# [Extracted text]
+---+
Although meats, such as red meat and visceral meat, are highly loaded with “ordinary pattern” and “traditional pattern”, very few studies have investigated the association between high protein dietary patterns and NAFLD. According to Zelber Sagi et al., all types of meats were significantly associated with an increased risk of NAFLD [22]. This association can be justified by mentioning that high protein intake is associated with insulin resistance and glucose intolerance, which might even increase the incidence of type-2 diabetes [47, 48]. Furthermore, Saturated fatty acids in red and visceral meats lead to an increase in trans-10, cis-12 conjugated linoleic acid, which promotes stress in the endoplasmic reticulum and also increases apoptosis, which is involved in NAFLD pathogenesis [49, 50]. Another possible explanation is that a higher intake of iron and in particular, heme-iron may play a role in the pathogenesis of NAFLD by increasing oxidative stress [51]. The “traditional “and “ordinary” patterns were high in salt, but the findings of the studies are controversial about the role of sodium in NAFLD. A study among a Korean population reported that high salt dietary pattern was associated with increased risk of NAFLD, while another study in the Chinese population detected no significant association between a high salt dietary pattern and NAFLD [23, 52]. Consequently, more studies are required to clarify this association. As well as, the consumption of tea and coffee is also high in the “ordinary” and “traditional” patterns. Some previous studies have reported a potential protective role of coffee (due to its caffeine and antioxidants content) [53,54,55] and green tea (due to its catechins content) consumption [56] against NAFLD. Consumption of tea and coffee per se may not have a positive relationship with NAFLD, but consumption of these beverages in the “ordinary” and “traditional” patterns along with an inappropriate diet for NAFLD (for example high consumption of red meat, snacks, sweets and biscuits in the ordinary pattern and red meat In the traditional pattern and also low consumption of vegetables, whole grains, legumes) has led to an increased risk of NAFLD.
+---+
# [Task brief]
Pick up the passage on dietary patterns and NAFLD right after its last sentence and carry it forward. The items after the passage on dietary patterns and NAFLD play no part here.
+---+
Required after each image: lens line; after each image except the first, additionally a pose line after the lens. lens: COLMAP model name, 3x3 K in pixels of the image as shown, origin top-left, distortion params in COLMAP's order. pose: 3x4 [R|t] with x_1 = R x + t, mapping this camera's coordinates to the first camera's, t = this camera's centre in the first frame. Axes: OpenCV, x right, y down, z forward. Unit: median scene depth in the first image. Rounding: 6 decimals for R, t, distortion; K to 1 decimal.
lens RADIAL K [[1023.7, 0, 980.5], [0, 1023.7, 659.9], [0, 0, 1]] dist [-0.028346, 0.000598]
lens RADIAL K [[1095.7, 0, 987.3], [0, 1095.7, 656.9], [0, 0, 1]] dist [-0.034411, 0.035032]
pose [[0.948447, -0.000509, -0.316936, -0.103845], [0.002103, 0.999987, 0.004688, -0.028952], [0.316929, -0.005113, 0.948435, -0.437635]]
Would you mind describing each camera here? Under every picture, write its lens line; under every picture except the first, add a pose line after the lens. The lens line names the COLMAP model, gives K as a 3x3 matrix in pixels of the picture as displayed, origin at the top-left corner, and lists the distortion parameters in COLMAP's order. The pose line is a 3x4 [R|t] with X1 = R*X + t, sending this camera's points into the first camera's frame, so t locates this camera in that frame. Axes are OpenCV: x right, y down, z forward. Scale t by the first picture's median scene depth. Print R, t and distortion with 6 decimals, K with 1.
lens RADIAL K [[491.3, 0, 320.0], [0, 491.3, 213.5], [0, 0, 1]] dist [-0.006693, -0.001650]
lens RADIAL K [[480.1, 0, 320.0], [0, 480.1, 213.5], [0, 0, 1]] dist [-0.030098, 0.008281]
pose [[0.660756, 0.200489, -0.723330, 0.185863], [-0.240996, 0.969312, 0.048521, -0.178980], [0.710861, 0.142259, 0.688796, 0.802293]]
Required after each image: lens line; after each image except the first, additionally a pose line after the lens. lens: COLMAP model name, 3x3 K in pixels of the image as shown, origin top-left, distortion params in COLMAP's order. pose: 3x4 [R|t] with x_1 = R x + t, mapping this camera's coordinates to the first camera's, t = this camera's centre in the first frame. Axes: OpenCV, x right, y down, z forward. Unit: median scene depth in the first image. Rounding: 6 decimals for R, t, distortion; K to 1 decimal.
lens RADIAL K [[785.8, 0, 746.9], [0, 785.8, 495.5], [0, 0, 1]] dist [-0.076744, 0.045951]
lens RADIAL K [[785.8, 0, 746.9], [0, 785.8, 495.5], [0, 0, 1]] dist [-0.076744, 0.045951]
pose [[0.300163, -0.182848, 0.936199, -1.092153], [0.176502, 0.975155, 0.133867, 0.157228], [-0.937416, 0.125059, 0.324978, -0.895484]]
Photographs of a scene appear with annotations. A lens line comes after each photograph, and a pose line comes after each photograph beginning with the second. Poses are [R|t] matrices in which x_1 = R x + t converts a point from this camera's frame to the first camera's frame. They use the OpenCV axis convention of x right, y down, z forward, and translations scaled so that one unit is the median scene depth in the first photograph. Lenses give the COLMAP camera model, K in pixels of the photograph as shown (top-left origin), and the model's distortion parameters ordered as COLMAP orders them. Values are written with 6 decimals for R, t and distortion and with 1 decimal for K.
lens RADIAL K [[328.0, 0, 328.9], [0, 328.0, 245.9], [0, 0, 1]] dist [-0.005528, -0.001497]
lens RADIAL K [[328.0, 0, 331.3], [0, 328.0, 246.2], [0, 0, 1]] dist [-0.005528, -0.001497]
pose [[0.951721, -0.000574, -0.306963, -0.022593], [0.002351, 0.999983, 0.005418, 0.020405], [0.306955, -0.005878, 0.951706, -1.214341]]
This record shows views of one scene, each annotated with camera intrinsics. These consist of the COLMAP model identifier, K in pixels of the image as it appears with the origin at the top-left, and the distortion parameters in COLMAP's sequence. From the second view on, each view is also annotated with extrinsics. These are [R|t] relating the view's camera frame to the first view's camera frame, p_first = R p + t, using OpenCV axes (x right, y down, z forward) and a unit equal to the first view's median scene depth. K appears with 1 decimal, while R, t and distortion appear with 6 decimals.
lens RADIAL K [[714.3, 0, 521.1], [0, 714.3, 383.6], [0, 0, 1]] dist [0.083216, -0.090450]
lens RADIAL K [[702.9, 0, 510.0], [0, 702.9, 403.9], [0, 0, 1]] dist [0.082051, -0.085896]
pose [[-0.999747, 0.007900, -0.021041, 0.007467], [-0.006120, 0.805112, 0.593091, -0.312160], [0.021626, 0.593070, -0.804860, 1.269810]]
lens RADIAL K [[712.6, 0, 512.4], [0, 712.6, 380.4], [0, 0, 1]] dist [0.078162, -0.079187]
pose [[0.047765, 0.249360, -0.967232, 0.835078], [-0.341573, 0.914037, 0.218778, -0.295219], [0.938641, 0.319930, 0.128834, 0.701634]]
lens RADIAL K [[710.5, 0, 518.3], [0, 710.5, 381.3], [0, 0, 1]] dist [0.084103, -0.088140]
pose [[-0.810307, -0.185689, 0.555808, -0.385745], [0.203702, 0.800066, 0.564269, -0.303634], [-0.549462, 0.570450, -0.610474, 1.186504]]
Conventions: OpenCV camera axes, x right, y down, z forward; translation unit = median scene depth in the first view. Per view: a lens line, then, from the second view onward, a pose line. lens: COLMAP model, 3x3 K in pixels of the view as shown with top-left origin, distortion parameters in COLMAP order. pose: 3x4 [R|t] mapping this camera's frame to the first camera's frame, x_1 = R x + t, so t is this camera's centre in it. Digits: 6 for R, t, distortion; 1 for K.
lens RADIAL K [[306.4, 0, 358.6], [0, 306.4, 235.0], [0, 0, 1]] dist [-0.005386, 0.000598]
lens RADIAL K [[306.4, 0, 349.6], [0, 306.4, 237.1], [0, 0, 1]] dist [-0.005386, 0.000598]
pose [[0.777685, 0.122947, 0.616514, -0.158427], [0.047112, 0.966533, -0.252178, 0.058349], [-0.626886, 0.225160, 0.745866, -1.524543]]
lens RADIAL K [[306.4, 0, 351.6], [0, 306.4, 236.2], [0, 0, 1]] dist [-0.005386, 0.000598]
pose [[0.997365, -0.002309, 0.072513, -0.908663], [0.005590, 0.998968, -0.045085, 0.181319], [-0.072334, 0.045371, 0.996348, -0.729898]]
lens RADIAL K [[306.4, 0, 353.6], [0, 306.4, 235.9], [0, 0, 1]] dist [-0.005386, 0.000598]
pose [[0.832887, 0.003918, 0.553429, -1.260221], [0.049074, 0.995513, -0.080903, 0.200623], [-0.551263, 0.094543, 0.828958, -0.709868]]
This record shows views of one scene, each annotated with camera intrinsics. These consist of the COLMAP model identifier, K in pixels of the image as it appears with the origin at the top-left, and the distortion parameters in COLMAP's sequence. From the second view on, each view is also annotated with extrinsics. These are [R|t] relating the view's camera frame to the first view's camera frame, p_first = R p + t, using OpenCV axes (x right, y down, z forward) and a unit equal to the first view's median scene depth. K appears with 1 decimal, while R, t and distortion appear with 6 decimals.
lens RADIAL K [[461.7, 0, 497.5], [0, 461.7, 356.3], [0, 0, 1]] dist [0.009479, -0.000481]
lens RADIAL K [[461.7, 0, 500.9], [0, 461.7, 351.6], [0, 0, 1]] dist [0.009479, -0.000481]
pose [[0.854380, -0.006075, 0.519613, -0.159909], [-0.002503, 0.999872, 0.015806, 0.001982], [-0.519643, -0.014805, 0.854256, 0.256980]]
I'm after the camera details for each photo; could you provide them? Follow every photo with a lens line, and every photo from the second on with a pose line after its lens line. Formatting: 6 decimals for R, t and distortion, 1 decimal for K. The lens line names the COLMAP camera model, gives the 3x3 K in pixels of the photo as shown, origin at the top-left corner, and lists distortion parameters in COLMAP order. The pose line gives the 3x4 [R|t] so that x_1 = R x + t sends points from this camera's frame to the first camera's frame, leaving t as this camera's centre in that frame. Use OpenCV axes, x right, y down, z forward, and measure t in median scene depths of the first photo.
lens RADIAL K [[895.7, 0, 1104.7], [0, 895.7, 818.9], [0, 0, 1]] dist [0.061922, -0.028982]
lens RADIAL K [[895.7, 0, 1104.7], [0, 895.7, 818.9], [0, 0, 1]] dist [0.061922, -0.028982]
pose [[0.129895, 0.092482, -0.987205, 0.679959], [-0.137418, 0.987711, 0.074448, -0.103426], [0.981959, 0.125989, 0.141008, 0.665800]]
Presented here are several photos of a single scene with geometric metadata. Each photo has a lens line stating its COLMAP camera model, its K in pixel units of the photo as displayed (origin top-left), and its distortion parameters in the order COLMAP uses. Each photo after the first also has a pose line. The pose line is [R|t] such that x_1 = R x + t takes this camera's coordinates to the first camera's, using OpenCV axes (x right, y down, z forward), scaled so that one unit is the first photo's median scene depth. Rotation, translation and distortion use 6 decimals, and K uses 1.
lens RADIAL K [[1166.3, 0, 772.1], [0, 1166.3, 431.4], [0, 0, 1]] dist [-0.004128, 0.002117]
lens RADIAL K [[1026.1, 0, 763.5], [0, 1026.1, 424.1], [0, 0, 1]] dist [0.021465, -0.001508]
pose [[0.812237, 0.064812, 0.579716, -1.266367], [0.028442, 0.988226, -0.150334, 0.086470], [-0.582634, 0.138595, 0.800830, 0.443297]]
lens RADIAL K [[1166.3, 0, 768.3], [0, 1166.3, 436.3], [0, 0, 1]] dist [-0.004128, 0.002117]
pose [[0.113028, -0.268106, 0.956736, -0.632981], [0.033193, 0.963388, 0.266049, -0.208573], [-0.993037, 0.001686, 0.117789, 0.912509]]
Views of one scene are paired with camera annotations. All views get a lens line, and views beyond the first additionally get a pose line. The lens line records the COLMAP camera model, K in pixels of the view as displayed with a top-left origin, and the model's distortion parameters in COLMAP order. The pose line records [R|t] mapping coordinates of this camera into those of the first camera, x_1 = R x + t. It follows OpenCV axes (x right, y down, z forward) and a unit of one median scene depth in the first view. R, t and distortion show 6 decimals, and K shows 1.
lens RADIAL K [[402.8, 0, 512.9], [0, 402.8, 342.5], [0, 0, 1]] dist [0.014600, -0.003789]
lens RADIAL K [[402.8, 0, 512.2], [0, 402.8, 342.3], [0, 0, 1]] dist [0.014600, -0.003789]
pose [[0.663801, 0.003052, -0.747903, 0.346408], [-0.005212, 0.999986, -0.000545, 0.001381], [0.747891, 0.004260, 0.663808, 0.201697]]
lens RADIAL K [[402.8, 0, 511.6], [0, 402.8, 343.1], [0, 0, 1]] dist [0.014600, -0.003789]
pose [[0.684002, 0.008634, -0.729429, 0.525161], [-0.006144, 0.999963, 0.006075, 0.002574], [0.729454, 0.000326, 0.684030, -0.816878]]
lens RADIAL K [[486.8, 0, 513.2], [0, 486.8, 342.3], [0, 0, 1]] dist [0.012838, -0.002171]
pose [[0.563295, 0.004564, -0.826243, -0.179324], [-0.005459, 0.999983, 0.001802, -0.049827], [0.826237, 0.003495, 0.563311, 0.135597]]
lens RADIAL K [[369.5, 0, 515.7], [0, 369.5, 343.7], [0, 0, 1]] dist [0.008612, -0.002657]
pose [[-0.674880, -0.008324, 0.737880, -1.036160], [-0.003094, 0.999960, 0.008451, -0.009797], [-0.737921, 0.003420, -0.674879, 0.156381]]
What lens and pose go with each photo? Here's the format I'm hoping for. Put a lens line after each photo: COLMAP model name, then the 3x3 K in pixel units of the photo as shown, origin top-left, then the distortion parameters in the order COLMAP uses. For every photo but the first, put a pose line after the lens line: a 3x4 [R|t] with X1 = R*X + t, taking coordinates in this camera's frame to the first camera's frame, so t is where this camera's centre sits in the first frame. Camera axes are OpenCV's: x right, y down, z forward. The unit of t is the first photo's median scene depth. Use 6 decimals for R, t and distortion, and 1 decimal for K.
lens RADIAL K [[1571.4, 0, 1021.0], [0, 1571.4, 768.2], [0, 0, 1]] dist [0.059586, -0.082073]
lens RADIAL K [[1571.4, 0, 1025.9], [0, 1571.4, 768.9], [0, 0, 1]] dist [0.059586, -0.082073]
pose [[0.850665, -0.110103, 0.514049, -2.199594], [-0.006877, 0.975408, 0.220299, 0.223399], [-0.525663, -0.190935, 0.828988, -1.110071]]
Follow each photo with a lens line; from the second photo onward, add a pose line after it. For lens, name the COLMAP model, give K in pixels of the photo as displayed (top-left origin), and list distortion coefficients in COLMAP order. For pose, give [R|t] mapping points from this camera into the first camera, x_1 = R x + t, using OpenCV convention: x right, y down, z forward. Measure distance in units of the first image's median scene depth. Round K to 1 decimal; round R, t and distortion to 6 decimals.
+---+
# [Your response]
Yang et al. reported an inverse association between a “grain and vegetable pattern” and NAFLD and mentioned that this association was independent from the confounding factors such as age, gender, BMI, and physical activity [23]. Another study in a Lebanese population also showed that a “traditional Lebanese” diet consisting of vegetables and legumes had a negative association with the odds of NAFLD [21]. These results confirmed our findings by maintaining that a dietary pattern rich in vegetables, legume, and nuts could reduce the risk of NAFLD. This protective effect against NAFLD might be because of the high fiber content in this pattern.

This study has some strengths. This is the first study over the association between major dietary patterns and the risk of NAFLD in Ahvaz City, Iran. Potential confounding factors were identified and controlled in the analysis. Moreover, we used a semi-quantitative FFQ designed for the Iranian population, which resulted in a better representation of the participants’ dietary habits.

Some limitations also exist that should be considered. First, regarding the case-control design of this study, it could not confirm a causal relationship between dietary patterns and NAFLD. Second, the application of an FFQ for data collection may overestimate the participants’ energy intake, which is a great risk. Third, recall bias exists because of the self-reporting nature of the questionnaire.

Conclusion

The results display that high adherence to the “ordinary” and “traditional” dietary patterns increase the risk of NAFLD, while adherence to a “vegetable and dairy” pattern has a negative association with NAFLD in Ahvaz population. The findings can be served as a dietary strategy for preventing and treating NAFLD. Nevertheless, more studies are required to confirm our results.